Jean-Paul Adam, Director for Technology, Climate Change and Natural Resources Management, UN ECA, said Africa was not on track to achieving the SDGs even before the COVID-19 pandemic. He called for: investing in green sectors, particularly in energy and climate-smart agriculture; and adopting nature-based solutions to actively rehabilitate nature and create livelihoods linked to the natural environment. He identified the high cost of finance as a barrier and called for financing linked to investment in green sectors. 
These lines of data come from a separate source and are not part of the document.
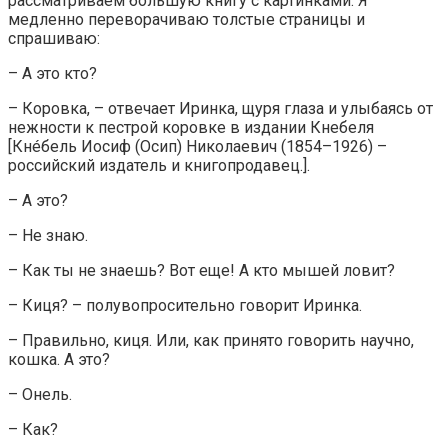
рассматриваем большую книгу с картинками. Я
медленно переворачиваю толстые страницы и
спрашиваю:
– А это кто?
– Коровка, – отвечает Иринка, щуря глаза и улыбаясь от
нежности к пестрой коровке в издании Кнебеля
[Кнéбель Иосиф (Осип) Николаевич (1854–1926) –
российский издатель и книгопродавец.].
– А это?
– Не знаю.
– Как ты не знаешь? Вот еще! А кто мышей ловит?
– Киця? – полувопросительно говорит Иринка.
– Правильно, киця. Или, как принято говорить научно,
кошка. А это?
– Онель.
– Как?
Hiroyuki Tezuka, Chair, Working Group on Global Environment Strategy, Committee on Environment and Safety, Keidanren, said energy conservation and decarbonization are essential for linking climate actions to green growth. He outlined the Keidanren Carbon Neutrality Action Plan, explaining that it contributes to long-term global warming countermeasures through efforts based on four pillars: emission reductions from domestic business operations; strengthening cooperation with other interested groups; promoting contribution at the international level; and developing innovative technologies toward carbon neutrality by 2050.

Mailes Zulu Muke, CEO, Save Environment and People Agency, Zambia, said local communities are being left out of efforts to address climate change. She noted, for instance, that communities cannot access resources for implementing projects on the ground because of onerous application requirements. She added that they also do not receive any feedback from research conducted in these communities, or benefit from solutions developed as a result, calling for greater engagement with local communities.

Closing the event, Yamaguchi called for solution-oriented research that will inform policymaking and help ensure a sustainable future for all.